En plus des conditions psychologiques qui ont affecté les zones de conflit direct. Les enfants sont la tranche sociale la plus touchée, car ils se sont retrouvés loin des écoles et sans soins de santé ni lieux de vie décents.
Le rapport établi par l’UNICEF en mars indique qu’entre 4 et 8 millions d’enfants, c’est-à-dire plus de 80 % des enfants en Syrie, ont été touchés par le conflit, qu’il s’agisse de ceux qui sont restés dans le pays ou de ceux qui ont fui vers les pays voisins.
Les organisations pour les enfants affirment que 2 millions d’enfants syriens sont des réfugiés et qu’ils ont cruellement besoin de soutien psychologique et de traitements.
La reconstruction des êtres humains syriens doit nécessairement changer les conditions objectives et subjectives qui ont conduit à la nouvelle vie et aux crises psychologiques.
Parmi ces conditions, la plus importante est l’existence d’un environnement social sécurisé permettant de mettre fin au cauchemar de la sécurité.
Ce cauchemar de sécurité était l’une des raisons de la révolution.
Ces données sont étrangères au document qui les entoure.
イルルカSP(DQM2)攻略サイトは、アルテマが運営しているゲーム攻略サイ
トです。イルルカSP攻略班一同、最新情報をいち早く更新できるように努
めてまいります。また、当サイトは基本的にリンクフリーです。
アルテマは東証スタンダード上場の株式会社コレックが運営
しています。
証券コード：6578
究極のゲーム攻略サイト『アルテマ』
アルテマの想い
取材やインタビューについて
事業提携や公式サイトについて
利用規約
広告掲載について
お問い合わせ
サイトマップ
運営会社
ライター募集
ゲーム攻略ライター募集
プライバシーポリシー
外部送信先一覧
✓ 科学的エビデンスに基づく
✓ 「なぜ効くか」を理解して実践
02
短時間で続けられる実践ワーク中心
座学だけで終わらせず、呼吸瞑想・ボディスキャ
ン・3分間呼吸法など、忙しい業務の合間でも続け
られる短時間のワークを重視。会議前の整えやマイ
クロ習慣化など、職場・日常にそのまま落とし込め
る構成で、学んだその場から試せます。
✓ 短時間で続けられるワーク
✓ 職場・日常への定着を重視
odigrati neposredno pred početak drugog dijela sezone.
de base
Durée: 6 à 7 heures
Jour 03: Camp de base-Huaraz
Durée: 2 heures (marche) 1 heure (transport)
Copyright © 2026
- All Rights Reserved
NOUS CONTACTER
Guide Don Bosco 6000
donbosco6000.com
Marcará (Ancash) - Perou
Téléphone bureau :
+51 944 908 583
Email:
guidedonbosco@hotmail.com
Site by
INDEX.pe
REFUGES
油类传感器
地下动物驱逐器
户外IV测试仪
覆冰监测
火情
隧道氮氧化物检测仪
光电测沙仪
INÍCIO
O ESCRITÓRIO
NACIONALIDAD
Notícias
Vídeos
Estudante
Le manque de logements convenables et de possibilités d’emploi pour une vie décente est une autre raison de cette révolution.
L’existence d’un programme national qui s’attaque à toutes ces crises qui ont affecté le peuple syrien exige nécessairement la résurrection des institutions médicales, sanitaires et culturelles.
Les institutions d’éducation, de formation et de réadaptation sociale et économique devraient toutes être réactivées. Toutes ces questions devraient être notées lors de la conférence sur la reconstruction de la Syrie.